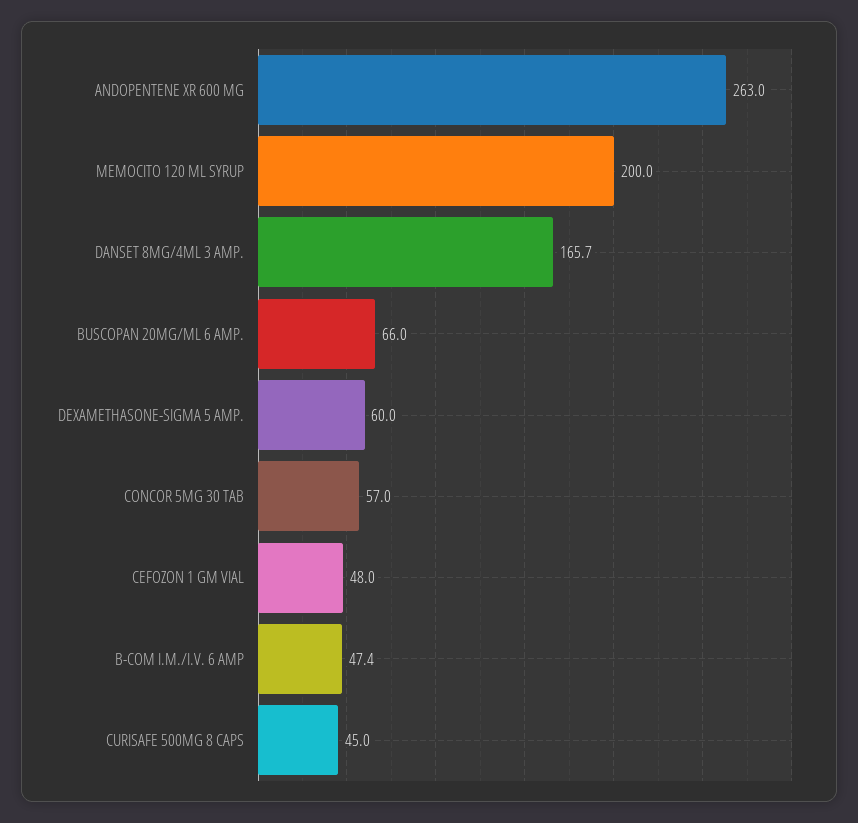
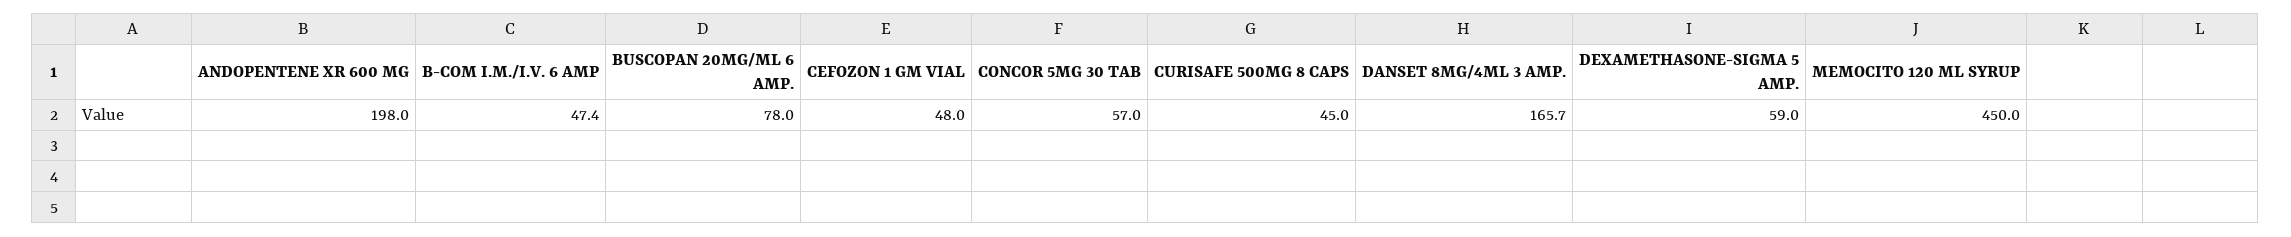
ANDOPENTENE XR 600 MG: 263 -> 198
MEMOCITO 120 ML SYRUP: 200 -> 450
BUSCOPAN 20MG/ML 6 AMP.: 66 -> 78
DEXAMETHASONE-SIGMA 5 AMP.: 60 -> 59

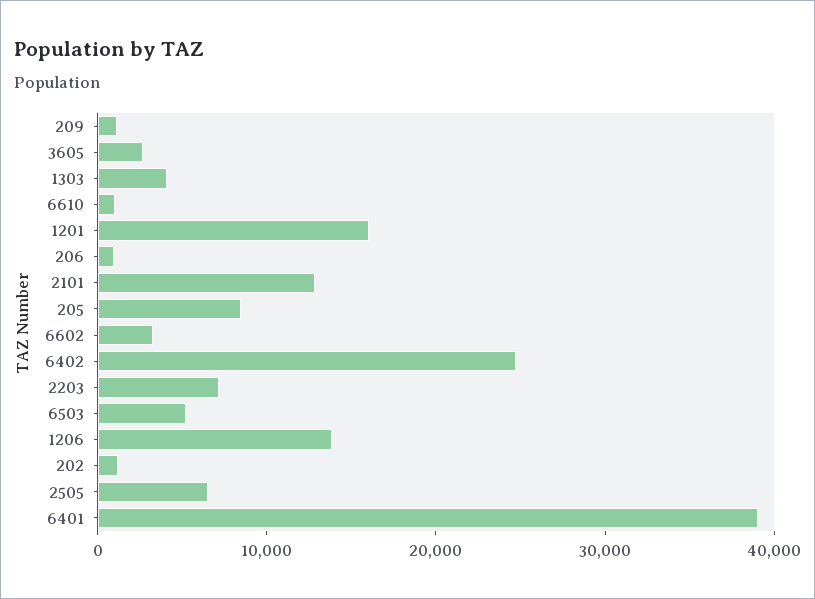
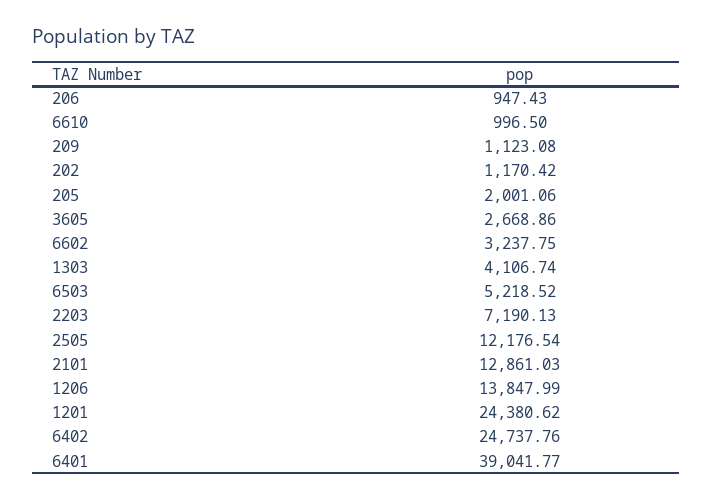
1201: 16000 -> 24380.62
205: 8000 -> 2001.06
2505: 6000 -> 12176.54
◇ ◇ ◇ ◇ ◇
- **Task to carry out**
Copy out, exactly and without pictures, each line from the one containing "BUSCOPAN 20MG/ML 6 AMP.: 66 -> 78" through the final line of the entries, both ends included.

- **Exercise output**
BUSCOPAN 20MG/ML 6 AMP.: 66 -> 78
DEXAMETHASONE-SIGMA 5 AMP.: 60 -> 59

1201: 16000 -> 24380.62
205: 8000 -> 2001.06
2505: 6000 -> 12176.54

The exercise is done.